- Poster
- Directed by: Dakota Gorman
- Written by: Jackson Reid Williams
- Produced by: Larry Greenberg German Michael Torres RJ Collins Eric Brenner
- Starring: Freddie Prinze Jr. Monica Potter Kevin Pollak
- Cinematography: Alonso Homs
- Edited by: Rob Bonz
- Music by: Adam Bosarge
- Distributed by: Quiver Distribution
- Release date: July 26, 2024;
- Running time: 89 minutes
- Country: United States
- Language: English

= The Girl in the Pool =

The Girl in the Pool is a 2024 American mystery thriller drama film written by Jackson Reid Williams, directed by Dakota Gorman and starring Freddie Prinze Jr., Monica Potter and Kevin Pollak.

==Plot==
Thomas is a suburban husband and father living a seemingly perfect life with his wife Kristen and their two adult children, Alex and Rose. On his birthday, Thomas invites his much younger mistress, Hannah, to his home while his family is away.

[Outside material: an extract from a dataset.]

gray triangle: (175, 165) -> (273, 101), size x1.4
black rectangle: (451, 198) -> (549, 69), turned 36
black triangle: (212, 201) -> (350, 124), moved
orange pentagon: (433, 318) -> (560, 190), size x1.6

During their time by the pool, Thomas is momentarily distracted by a neighbor’s drone hovering nearby. When he returns his attention to the pool, he finds Hannah floating lifeless in the water. In a panic, he pulls her body from the pool and hides it in a storage bin near the deck.

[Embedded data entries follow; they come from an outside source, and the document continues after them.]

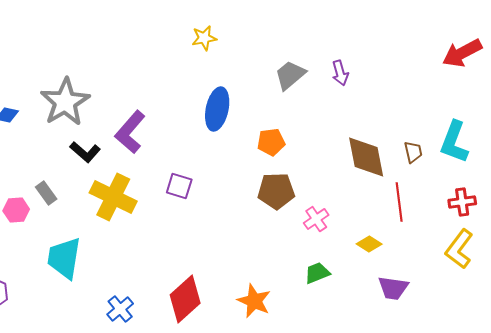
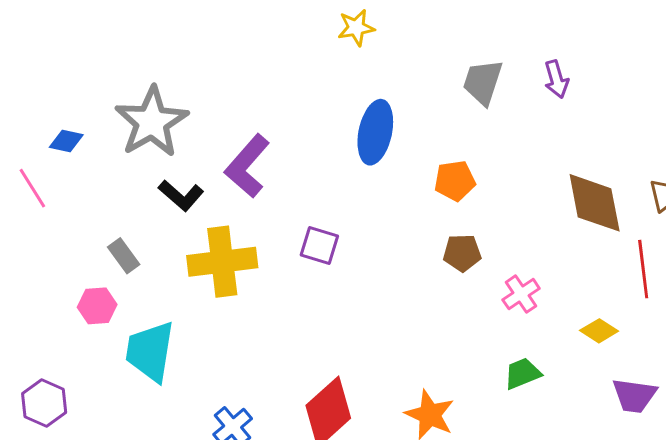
gray trapezoid: (290, 75) -> (483, 82), turned -32
brown pentagon: (276, 191) -> (462, 253), size x0.7
yellow cross: (113, 197) -> (222, 262), turned -33
pink hexagon: (16, 210) -> (97, 306), moved

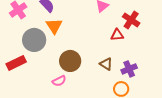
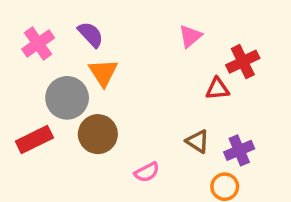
red cross: (131, 20) -> (243, 62), turned 30
brown circle: (70, 61) -> (98, 134), moved
pink semicircle: (59, 81) -> (147, 172), moved

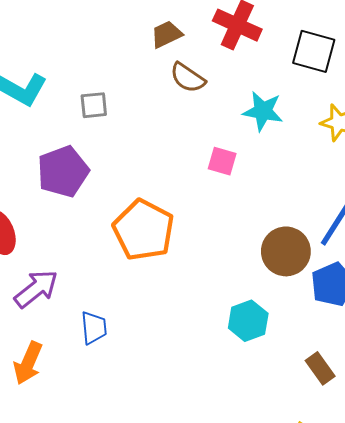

Moments later, Kristen and the children arrive to throw Thomas a surprise birthday party. As guests begin to gather, including Thomas’s father-in-law William and Hannah’s husband Kevin, Thomas struggles to maintain his composure and keep the body hidden.

Throughout the party, flashbacks gradually reveal that it was Alex who killed Hannah. He had returned home unexpectedly, discovered the affair, and, overwhelmed with rage, struck Hannah with a blunt object. Thomas discovered the body and decided to cover up the crime to protect his son.

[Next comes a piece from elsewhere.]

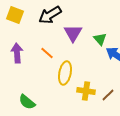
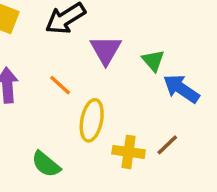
brown line: (108, 95) -> (167, 145), moved
green semicircle: (27, 102) -> (46, 164), moved

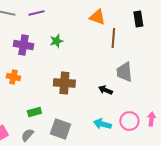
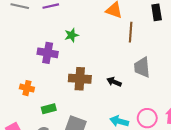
purple cross: (23, 45) -> (48, 53), moved
orange cross: (13, 77) -> (27, 88), moved
black arrow: (105, 90) -> (114, 82), moved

As tensions rise and suspicions grow—especially from William—Thomas is forced to confront the consequences of his actions. In the end, Alex confesses, but Thomas takes responsibility, choosing to shield his son from the fallout. The film ends with Thomas being taken away by the police, leaving the family to deal with the emotional aftermath.

==Cast==
- Freddie Prinze Jr. as Thomas
- Monica Potter as Kristen
- Gabrielle Haugh as Hannah
- Brielle Barbusca as Rose
- Tyler Lawrence Gray as Alex
- Kevin Pollak as William
- Jaylen Moore as Randall
- Michael Sirow as Mike
- Rushi Kota as Kevin

==Release==
The film was released on July 26, 2024.

==Reception==
The film has a 43% rating on Rotten Tomatoes based on seven reviews. Marya E. Gates of RogerEbert.com awarded the film two and a half stars out of four. Tyler Doupe of Dread Central awarded the film 2.75 stars out of five.

Courtney Howard of Variety gave the film a positive review and wrote, "Regardless of whether we’re supposed to chuckle at our hero’s crumbling sanity or empathize with his strife, it’s empty-calorie viewing designed for viewers to either mock or embrace its hijinks."